Alla convenzione hanno aderito ingegneri, architetti, geometri, periti industriali e notai, con possibilità di estensione ad altri ordini. La ricerca potrà avvenire tramite parametri catastali, toponomastici o riferimenti specifici della pratica, rendendo più rapida la fase preliminare di verifica.

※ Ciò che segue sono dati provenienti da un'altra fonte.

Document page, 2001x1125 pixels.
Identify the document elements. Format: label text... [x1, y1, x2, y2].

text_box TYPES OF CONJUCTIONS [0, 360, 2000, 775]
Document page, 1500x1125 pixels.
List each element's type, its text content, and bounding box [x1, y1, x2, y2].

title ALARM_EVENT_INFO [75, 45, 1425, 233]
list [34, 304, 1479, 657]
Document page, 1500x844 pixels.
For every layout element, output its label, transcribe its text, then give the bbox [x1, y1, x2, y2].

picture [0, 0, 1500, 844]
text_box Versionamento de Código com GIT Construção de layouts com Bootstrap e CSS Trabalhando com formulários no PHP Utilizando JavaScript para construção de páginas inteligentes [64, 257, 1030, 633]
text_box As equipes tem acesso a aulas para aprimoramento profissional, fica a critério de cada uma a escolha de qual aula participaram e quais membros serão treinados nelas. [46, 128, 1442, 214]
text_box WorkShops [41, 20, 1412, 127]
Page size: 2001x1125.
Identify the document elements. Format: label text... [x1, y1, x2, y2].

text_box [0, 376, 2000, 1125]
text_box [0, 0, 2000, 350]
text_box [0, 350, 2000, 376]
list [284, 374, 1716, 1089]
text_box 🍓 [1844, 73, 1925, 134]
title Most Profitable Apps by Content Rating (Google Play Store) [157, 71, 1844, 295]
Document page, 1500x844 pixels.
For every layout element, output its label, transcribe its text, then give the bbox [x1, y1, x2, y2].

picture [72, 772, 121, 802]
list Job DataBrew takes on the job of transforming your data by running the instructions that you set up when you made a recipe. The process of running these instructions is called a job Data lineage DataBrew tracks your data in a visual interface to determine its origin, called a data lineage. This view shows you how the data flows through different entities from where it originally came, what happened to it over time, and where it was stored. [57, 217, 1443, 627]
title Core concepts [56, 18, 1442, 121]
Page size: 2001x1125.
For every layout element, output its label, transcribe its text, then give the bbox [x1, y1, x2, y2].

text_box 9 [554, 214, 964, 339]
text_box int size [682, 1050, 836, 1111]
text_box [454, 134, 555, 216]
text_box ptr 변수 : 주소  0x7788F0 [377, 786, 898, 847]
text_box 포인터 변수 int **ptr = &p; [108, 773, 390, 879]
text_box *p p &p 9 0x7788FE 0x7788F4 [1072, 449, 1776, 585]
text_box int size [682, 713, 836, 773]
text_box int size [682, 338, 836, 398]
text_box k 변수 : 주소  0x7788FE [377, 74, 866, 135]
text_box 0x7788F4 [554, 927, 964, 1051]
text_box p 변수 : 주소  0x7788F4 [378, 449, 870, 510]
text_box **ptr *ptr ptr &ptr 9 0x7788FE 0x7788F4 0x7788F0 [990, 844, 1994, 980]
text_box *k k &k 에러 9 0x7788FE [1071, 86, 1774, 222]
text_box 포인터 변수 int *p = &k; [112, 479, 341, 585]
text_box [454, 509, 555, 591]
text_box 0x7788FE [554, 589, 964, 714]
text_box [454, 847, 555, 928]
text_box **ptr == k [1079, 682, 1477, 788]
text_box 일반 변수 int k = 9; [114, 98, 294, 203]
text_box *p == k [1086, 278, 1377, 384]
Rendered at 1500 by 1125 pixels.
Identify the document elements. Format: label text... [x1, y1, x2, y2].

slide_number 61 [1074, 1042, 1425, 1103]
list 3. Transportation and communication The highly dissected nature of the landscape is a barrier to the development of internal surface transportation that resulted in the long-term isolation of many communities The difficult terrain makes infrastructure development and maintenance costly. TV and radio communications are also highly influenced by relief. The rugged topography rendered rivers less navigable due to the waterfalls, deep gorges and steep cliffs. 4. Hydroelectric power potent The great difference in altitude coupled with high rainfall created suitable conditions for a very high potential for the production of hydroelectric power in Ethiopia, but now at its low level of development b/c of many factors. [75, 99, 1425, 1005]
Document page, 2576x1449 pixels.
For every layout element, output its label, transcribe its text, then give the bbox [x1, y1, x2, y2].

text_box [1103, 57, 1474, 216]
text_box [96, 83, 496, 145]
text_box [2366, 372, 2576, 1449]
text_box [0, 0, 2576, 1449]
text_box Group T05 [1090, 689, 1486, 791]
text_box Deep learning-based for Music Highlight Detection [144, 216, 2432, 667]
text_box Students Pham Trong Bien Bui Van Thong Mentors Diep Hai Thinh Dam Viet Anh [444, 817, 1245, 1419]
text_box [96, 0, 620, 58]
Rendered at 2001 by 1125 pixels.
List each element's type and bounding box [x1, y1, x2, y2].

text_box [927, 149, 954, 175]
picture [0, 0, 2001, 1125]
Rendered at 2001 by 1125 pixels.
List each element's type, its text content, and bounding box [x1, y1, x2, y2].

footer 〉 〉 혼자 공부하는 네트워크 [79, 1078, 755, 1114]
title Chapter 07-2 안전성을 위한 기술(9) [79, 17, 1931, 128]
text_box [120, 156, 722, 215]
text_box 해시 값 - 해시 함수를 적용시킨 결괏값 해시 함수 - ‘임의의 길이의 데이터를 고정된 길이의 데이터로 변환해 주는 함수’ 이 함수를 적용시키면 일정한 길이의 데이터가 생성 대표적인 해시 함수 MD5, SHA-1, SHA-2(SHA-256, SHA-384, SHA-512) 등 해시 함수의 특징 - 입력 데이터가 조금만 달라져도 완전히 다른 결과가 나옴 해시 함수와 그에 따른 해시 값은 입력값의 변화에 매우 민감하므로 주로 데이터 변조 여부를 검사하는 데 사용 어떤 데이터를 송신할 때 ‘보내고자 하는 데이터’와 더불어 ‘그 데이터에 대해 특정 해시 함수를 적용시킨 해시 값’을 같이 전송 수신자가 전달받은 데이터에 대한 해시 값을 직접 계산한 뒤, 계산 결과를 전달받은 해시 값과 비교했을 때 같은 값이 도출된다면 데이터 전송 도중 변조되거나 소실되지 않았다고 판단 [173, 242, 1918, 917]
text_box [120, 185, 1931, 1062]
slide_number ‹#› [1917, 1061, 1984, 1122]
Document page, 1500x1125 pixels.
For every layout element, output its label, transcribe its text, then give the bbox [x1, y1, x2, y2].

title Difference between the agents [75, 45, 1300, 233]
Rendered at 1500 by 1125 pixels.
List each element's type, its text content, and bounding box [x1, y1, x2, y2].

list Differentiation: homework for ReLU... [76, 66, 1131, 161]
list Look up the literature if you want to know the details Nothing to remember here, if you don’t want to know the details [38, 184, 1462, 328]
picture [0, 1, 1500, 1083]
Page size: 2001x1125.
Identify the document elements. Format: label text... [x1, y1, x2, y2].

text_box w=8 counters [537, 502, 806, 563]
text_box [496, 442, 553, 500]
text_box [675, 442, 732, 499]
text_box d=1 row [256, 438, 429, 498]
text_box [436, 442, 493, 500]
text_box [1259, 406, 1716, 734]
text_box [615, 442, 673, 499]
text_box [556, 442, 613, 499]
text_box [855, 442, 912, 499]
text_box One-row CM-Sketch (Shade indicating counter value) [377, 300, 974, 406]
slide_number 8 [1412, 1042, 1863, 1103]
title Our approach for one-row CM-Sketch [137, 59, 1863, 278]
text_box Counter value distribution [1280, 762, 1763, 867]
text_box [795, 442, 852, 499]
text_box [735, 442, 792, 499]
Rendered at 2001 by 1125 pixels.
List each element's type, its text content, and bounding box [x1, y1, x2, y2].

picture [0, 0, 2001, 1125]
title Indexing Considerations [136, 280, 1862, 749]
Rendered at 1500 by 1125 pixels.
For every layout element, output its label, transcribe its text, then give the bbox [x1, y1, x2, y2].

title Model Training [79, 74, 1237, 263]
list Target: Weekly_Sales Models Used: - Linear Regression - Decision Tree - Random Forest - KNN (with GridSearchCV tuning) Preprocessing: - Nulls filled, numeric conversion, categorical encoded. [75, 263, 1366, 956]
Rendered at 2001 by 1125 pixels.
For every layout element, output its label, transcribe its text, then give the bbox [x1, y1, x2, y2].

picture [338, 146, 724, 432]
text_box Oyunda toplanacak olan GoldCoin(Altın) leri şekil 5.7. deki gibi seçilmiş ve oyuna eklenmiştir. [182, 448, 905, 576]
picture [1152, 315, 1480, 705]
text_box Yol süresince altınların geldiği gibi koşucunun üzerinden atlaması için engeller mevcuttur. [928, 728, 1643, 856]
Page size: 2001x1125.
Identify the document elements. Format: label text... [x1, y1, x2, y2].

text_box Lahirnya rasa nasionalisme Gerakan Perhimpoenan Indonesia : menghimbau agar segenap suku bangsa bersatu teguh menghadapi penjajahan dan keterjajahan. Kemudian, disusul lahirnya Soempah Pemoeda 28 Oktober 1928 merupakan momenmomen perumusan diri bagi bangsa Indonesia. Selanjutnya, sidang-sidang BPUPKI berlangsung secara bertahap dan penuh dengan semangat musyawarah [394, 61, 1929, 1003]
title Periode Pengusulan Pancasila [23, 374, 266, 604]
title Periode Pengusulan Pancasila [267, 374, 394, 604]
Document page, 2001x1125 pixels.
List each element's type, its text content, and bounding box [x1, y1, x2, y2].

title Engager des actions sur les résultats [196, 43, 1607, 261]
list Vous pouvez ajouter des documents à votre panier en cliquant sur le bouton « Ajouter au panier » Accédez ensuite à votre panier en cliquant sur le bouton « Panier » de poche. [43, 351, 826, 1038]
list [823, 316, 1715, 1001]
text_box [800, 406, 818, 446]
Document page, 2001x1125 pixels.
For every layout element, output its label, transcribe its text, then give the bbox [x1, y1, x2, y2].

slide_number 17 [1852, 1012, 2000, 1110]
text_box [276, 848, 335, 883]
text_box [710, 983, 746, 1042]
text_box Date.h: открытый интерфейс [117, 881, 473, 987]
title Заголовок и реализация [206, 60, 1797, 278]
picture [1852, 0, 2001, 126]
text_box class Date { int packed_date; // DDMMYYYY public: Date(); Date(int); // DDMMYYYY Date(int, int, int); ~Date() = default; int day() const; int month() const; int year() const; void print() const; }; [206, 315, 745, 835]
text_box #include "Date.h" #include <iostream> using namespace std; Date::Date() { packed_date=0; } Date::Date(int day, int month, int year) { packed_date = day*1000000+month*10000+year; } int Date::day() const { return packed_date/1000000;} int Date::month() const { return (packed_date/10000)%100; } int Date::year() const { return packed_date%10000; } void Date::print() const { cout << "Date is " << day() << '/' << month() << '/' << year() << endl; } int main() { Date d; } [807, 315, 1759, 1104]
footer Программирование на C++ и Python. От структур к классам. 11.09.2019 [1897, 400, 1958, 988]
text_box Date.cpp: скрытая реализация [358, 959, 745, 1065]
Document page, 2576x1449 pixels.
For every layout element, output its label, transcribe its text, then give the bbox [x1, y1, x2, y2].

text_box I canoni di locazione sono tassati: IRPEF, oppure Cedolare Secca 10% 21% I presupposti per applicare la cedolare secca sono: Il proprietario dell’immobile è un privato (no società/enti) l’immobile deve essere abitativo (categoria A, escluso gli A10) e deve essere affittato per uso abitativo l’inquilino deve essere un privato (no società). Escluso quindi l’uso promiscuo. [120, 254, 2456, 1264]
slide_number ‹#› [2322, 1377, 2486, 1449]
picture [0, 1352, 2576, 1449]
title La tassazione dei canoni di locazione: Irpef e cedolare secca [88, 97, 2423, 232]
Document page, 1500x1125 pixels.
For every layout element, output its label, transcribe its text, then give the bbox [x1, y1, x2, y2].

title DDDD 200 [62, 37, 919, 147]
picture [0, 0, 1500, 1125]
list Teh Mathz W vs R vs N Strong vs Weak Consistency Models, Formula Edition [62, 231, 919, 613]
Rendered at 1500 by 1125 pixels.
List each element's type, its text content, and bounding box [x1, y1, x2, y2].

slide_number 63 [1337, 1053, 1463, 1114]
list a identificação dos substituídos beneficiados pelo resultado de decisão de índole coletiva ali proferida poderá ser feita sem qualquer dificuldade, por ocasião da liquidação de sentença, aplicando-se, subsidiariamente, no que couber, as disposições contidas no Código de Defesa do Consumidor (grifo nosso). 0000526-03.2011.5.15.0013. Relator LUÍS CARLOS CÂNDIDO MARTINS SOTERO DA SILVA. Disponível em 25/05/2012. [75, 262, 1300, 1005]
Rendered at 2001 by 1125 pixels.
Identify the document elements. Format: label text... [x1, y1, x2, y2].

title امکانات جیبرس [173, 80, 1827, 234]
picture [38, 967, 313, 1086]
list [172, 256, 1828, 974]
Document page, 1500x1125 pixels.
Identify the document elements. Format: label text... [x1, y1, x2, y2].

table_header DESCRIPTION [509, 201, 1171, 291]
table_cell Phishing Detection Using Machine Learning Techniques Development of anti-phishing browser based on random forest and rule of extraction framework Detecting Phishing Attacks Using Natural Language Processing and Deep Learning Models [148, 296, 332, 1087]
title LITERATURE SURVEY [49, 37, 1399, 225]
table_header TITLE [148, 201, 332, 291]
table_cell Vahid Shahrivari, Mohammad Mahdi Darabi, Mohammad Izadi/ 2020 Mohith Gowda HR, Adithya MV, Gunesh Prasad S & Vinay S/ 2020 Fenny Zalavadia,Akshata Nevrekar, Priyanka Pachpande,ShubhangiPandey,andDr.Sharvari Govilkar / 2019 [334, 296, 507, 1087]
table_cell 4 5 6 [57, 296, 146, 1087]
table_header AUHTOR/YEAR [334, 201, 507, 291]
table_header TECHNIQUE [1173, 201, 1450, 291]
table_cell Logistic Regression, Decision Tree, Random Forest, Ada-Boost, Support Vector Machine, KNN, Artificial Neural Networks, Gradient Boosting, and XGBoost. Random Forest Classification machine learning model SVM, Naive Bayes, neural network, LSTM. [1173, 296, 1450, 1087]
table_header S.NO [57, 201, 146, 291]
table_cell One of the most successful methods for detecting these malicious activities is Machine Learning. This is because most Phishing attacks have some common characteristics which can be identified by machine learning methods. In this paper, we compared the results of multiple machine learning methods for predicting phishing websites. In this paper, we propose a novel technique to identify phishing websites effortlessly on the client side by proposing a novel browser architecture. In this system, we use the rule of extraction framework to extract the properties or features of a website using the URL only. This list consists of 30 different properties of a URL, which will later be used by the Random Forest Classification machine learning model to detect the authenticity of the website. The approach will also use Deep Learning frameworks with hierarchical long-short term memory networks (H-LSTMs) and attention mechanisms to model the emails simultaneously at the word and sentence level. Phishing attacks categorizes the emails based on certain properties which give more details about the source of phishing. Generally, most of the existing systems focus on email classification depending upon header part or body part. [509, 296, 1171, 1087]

L’accesso, gratuito e digitale, richiede autenticazione e dichiarazione dell’incarico, nel rispetto delle norme sulla privacy. “Uno strumento che rende più efficiente il lavoro dei professionisti e degli uffici”, afferma l’assessore Andrea Zini. Per l’assessora Gea Arcella, il progetto “dimostra come la digitalizzazione significhi semplificazione concreta e tracciabilità”. La convenzione dura cinque anni, rinnovabili automaticamente.